If I had had a similar L lens (for example the 17-40mm f/4L), while it is not faster, it can probably be used wide open – thus gaining me two extra stops of shutter speed for the same ISO. An f/2.8 lens would certainly help the autofocus but is likely to cause inaccurate focusing and insufficient depth of field if actually used at f/2.8.

I am not sure whether my autofocus woes came from the body struggling to find focus or the lens struggling to keep up in its actuation, but I am inclined to blame the body. The ultrasonic motor (USM) in the lens should be fast enough.
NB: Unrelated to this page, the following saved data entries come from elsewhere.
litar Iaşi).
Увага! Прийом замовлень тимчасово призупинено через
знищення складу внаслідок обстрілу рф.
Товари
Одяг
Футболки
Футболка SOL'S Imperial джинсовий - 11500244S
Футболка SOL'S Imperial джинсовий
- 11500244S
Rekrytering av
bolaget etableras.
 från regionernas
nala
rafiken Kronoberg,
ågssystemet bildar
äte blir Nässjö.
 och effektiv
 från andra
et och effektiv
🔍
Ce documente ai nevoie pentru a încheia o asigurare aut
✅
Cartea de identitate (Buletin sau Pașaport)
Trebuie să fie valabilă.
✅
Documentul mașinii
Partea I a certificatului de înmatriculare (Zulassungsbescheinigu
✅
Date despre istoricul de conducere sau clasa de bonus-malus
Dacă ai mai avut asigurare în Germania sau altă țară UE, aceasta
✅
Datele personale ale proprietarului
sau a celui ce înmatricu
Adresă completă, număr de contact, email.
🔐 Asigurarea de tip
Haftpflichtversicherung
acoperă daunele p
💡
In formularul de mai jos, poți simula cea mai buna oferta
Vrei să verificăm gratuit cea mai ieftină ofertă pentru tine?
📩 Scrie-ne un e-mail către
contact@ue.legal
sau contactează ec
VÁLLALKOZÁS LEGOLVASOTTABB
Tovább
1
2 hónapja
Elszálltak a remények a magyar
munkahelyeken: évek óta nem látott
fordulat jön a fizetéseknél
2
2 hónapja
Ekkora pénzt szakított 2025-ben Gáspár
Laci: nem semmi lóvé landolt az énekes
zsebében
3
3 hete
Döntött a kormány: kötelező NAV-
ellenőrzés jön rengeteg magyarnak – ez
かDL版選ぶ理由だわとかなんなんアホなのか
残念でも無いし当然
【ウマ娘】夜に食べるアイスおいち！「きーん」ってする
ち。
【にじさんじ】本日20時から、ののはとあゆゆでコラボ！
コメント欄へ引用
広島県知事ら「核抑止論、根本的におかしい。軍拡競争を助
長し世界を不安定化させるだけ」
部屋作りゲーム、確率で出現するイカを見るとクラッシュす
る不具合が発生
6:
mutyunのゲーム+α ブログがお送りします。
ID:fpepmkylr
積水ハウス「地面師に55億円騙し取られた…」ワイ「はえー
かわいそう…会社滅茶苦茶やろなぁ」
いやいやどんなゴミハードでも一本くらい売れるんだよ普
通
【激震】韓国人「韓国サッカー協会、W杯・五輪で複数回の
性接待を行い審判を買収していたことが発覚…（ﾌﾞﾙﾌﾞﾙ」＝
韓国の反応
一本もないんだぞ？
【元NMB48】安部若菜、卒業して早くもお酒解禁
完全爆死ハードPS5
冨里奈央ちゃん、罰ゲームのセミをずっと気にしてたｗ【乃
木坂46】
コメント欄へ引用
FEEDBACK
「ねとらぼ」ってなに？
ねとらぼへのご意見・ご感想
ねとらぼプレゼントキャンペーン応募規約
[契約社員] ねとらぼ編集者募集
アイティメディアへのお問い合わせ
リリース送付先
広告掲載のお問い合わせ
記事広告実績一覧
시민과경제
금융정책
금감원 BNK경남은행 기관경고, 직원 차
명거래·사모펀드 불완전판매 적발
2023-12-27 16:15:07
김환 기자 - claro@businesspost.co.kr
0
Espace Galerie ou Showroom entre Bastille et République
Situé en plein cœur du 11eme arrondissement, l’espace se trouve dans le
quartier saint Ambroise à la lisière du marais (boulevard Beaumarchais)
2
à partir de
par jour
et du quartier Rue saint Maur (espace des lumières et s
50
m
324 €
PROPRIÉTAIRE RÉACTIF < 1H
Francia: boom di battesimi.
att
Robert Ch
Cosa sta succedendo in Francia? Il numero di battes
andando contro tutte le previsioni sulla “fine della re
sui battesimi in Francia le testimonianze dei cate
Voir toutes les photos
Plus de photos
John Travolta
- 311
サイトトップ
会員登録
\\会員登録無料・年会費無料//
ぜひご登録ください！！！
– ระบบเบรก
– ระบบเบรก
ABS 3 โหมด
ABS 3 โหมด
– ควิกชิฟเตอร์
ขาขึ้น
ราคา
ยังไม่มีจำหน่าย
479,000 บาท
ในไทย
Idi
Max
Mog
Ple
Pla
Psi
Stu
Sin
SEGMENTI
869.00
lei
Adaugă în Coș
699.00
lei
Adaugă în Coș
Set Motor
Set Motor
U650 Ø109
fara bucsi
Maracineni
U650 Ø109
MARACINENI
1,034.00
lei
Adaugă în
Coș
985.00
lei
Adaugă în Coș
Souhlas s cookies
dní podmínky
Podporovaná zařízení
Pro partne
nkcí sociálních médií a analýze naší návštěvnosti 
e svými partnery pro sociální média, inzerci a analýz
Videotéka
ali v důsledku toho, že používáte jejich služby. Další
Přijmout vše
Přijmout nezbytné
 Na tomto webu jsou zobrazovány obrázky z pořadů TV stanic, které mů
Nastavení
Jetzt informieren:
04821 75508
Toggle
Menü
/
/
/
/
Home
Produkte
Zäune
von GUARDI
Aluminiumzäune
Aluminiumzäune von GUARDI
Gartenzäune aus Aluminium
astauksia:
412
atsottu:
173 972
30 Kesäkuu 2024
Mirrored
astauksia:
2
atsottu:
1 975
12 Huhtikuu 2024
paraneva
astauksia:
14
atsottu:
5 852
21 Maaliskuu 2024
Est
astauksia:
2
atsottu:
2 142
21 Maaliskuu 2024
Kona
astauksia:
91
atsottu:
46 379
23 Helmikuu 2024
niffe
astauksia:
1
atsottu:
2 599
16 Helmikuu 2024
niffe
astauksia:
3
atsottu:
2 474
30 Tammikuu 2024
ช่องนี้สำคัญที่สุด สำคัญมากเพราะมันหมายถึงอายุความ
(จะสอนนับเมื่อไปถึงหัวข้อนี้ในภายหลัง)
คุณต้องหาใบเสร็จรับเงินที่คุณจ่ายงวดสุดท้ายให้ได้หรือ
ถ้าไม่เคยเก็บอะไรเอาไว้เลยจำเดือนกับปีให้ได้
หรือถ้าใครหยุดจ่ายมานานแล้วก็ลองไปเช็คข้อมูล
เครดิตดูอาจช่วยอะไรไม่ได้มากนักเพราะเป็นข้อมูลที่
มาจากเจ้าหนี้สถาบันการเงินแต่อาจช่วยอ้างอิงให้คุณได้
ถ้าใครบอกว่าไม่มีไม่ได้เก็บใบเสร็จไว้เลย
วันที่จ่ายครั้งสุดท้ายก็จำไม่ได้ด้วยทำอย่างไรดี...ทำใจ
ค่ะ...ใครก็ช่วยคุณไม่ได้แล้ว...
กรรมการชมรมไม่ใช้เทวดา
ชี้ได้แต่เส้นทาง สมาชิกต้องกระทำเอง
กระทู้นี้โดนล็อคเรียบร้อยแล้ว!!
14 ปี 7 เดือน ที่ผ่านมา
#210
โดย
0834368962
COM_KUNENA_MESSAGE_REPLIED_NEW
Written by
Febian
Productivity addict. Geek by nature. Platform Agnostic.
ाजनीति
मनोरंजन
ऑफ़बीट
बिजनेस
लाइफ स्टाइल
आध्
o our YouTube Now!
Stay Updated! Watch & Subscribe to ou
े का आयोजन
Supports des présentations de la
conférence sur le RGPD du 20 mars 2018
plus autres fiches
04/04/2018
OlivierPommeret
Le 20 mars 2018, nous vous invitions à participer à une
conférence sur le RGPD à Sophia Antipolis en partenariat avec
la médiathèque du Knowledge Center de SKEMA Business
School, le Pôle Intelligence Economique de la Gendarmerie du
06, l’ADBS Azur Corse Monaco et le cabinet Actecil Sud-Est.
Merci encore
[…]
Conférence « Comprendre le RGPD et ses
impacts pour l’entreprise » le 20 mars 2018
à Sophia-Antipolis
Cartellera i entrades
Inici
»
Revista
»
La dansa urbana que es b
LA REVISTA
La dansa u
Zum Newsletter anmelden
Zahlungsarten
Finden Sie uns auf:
The lens I used also has optical image stabilisation (IS) which is supposed to help reduce camera shake. Common wisdom says the shutter speed should be no faster than the reciprocal of the focal length. For instance, my photo of Geraint Thomas was shot at 85mm with a shutter speed of 1/90 – right on the brink of acceptability. IS should make this a more tenable situation, but of course it does not prevent motion blur from moving objects. 1/90 is just not fast enough to freeze Geraint Thomas. He’s fast.

Lessons learned

  • Use a fast lens if possible. Even if you stop it down when taking the photos, the extra light wide open will help the autofocus work quickly and accurately.
  • Manual pre-focusing is a valid technique but you have to be sure where your subject will be.
  • Canon’s higher-range bodies (e.g. 60D, 7D) have more sensitive and accurate autofocus sensors which will help any lens perform better.
  • Don’t underestimate the shutter speed required to capture fast action. Increase the ISO if necessary and worry about the noise later. Noise is not as bad as a blurred picture.
  • Set specific autofocus points, rather than letting the camera choose. I think forcing a single autofocus point would have helped me on the cobbles, where the camera often focused on distant spectators.
  • Usually, the Tour de France passes very quickly indeed. You only get one attempt per day to photograph it!